Liu et al. analyzed the precise sizing for TEVAR in the AA and reported that if the diameters differed by >5%, the real aortic diameter should be calculated as an average between the maximum and minimum diameters, to avoid retrograde aortic dissection [
22]. Our present findings confirmed the oval shape of the segmental planes at all levels of the AA, with a relative difference of approximately 10% between the maximum and minimum diameter throughout the cardiac cycle. Thus, it seems appropriate to use the average diameter for the precise measurement of the AA diameter.
In our current study, we observed increased aortic diameter in the systole phase compared with that in the diastole phase and showed an AA strain of up to 5%. Satriano et al. reported a 10.2 ± 6.0% peak principal strain amplitude for the entire AA [
21]. Redheuil et al. reported a similar AA strain (8 ± 4%) in patients over 70 years old and found an AA strain of up to 15 ± 8% in patients 40–49 years old [
23]. Thus, the published literature and the data from our current study support the use of a systolic CTA series for the most precise sizing of TEVAR in the AA, wherein 5–15% of the aortic diameter size may be balanced out compared with CTA in the diastolic phase, independent of the patient’s age.
In a recent systematic review, Muetterties et al. reported an 18.6% rate of early-term EL Ia after TEVAR in the AA [
4]. Similarly, a meta-analysis by Baikoussis et al. revealed a high pooled rate of late EL Ia (16.4%) after TEVAR in the AA [
2]. These results are most likely related to the inappropriate alignment of the endograft to the aortic wall [
4]. Accordingly, it is crucial to understand the 3D shape of the PLZ to improve outcomes.
A study by van Prehn et al. reported the dynamic plane morphology at the three AA levels and described the 3D motions of 2D aortic planes. However, the authors did not consider the 3D segmental morphology of AA, which is essential for understanding the volume geometry of a potential proximal landing zone [
24].
In the current study, we observed that the mid-ascending segment of the AA retained its cylindrical shape throughout the cardiac cycle; therefore, the common cylindrical design of the endograft seems appropriate in this setting. The distal AA segment showed a funnel form; however, the diameter size difference of 1.5 mm between the proximal and distal segmental planes does not seem to be relevant for practical sizing; therefore, a cylindrical endograft design could also be considered here. In contrast, most proximal AA segments showed a reversed funnel (conical) form, which is reportedly unfavorable for aortic endograft alignment [
25,
26,
27]. Moreover, the difference of >5 mm between the proximal (smaller) and distal (larger) diameters of segmental planes corresponds to an 18% (5.5/29.6 mm) systolic diameter difference between the proximal and distal segmental planes. Therefore, the conventional cylindrical endograft design may not be suitable for use in such cases.

Page layout parsing data:

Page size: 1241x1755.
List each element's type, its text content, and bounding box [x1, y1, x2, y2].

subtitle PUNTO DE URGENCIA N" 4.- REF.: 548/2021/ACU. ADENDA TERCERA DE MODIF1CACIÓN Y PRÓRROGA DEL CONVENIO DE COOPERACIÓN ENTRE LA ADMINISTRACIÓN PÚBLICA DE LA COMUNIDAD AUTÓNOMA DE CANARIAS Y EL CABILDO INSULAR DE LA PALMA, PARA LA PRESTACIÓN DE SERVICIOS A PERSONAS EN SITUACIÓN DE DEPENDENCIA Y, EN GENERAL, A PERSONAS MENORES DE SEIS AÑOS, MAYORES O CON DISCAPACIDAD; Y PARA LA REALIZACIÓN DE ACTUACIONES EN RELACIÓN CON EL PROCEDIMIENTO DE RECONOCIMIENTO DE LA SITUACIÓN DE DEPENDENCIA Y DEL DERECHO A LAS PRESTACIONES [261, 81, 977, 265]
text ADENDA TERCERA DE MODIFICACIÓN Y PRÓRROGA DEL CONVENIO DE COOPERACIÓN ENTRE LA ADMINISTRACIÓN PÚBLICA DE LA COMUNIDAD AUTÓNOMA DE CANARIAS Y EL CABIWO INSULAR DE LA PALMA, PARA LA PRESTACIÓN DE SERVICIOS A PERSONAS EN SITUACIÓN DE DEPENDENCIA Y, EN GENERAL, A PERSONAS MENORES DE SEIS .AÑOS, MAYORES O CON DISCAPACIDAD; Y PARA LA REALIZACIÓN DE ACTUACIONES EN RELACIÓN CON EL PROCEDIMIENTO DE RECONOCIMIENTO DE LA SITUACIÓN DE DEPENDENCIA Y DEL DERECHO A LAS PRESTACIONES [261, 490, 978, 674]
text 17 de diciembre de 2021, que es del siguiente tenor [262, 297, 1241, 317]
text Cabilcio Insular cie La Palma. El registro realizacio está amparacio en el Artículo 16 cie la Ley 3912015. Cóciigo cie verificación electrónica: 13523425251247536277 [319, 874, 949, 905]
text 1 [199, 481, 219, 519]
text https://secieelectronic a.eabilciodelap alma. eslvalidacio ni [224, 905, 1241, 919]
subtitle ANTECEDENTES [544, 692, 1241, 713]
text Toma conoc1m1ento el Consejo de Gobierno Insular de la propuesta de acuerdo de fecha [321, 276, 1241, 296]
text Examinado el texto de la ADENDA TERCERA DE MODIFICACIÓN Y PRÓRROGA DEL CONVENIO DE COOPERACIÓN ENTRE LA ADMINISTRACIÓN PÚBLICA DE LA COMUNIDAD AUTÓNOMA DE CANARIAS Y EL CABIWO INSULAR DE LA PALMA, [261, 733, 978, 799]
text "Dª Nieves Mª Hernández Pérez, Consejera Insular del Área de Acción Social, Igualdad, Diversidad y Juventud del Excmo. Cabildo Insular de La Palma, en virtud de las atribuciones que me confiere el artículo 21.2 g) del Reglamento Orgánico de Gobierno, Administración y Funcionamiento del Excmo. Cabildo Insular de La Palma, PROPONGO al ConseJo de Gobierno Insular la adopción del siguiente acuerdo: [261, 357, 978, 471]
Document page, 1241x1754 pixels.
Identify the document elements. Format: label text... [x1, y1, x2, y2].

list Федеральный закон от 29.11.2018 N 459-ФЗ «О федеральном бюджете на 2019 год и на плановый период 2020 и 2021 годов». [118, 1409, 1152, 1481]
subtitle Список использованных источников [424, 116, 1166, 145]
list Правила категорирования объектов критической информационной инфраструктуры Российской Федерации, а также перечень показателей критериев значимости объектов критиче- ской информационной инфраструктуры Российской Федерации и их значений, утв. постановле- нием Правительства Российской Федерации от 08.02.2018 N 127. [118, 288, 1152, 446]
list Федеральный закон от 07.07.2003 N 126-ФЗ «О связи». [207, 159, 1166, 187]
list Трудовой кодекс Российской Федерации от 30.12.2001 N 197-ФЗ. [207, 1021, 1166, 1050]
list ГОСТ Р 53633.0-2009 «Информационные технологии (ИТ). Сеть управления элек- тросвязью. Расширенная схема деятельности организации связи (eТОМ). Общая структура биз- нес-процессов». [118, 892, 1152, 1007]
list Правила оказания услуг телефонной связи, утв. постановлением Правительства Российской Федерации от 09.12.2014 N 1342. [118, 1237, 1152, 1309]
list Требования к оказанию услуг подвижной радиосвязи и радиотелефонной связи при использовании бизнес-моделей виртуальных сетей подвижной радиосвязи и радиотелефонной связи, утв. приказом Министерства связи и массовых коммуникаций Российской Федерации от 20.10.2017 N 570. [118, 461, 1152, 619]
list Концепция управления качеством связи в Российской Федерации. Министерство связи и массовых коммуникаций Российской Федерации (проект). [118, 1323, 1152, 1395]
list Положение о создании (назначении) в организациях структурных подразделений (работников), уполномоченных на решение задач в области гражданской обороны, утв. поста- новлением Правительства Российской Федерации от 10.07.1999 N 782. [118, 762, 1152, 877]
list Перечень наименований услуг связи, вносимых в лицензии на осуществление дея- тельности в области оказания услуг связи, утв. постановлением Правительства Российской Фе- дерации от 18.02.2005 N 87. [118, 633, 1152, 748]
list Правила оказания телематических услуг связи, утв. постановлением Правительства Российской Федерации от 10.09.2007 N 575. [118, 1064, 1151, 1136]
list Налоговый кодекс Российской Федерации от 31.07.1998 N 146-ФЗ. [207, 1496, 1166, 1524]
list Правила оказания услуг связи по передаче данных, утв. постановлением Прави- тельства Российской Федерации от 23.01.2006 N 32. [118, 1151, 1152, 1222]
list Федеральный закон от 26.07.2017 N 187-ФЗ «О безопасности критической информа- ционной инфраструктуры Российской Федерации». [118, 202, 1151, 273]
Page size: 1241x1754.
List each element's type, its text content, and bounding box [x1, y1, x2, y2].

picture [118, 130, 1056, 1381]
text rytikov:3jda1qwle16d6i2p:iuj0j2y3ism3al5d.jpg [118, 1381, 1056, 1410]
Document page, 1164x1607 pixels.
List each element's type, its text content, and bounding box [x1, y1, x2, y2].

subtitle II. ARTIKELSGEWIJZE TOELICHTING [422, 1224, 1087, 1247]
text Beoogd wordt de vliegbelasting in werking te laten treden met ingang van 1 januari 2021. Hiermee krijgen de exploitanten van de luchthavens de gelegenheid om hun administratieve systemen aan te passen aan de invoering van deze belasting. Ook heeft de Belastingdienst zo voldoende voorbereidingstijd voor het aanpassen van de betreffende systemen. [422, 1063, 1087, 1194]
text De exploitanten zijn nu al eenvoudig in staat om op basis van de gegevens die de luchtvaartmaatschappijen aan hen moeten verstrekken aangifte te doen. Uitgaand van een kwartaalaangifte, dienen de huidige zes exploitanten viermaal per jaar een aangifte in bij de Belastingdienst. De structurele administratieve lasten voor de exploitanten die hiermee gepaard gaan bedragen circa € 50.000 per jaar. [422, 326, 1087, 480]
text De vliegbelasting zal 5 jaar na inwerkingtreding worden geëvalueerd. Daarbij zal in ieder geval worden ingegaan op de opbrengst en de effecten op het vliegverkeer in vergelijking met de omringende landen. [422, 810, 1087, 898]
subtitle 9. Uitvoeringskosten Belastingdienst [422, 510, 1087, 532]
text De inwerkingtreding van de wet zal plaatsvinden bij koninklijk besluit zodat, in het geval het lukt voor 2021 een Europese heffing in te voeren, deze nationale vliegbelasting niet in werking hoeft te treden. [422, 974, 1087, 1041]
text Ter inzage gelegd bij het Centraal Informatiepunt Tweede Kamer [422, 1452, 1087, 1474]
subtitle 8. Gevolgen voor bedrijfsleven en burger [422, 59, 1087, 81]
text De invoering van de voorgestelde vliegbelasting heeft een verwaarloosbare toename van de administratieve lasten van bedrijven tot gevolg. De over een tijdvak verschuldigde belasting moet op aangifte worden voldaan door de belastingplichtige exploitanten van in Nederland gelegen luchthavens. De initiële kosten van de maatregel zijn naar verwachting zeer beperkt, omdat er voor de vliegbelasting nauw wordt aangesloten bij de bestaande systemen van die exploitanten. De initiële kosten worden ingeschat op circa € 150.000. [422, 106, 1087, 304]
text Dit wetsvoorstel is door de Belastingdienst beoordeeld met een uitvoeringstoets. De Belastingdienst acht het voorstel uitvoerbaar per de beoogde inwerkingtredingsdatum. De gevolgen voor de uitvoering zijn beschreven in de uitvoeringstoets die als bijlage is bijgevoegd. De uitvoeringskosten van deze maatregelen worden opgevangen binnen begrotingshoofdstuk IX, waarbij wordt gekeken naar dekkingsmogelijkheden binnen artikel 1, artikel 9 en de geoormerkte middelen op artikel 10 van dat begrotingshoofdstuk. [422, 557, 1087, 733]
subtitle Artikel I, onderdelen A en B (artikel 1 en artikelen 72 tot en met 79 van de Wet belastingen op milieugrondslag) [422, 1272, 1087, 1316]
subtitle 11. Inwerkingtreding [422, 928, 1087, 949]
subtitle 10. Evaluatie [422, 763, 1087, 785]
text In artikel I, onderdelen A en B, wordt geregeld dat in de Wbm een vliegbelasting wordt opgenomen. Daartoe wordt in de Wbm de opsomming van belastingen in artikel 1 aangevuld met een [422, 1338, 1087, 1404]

--- TASK INSTRUCTIONS ---
- a) In the ascending aorta sizing text, what shape did most proximal AA segments show?
- b) From the ascending aorta sizing text, reproduce the passage starting with "In a recent" and going on through "to improve outcomes.".

--- SOLUTIONS TO THE EXERCISE ---
- a) Most proximal AA segments showed a reversed funnel (conical) form.

- b)
In a recent systematic review, Muetterties et al. reported an 18.6% rate of early-term EL Ia after TEVAR in the AA [
4]. Similarly, a meta-analysis by Baikoussis et al. revealed a high pooled rate of late EL Ia (16.4%) after TEVAR in the AA [
2]. These results are most likely related to the inappropriate alignment of the endograft to the aortic wall [
4]. Accordingly, it is crucial to understand the 3D shape of the PLZ to improve outcomes.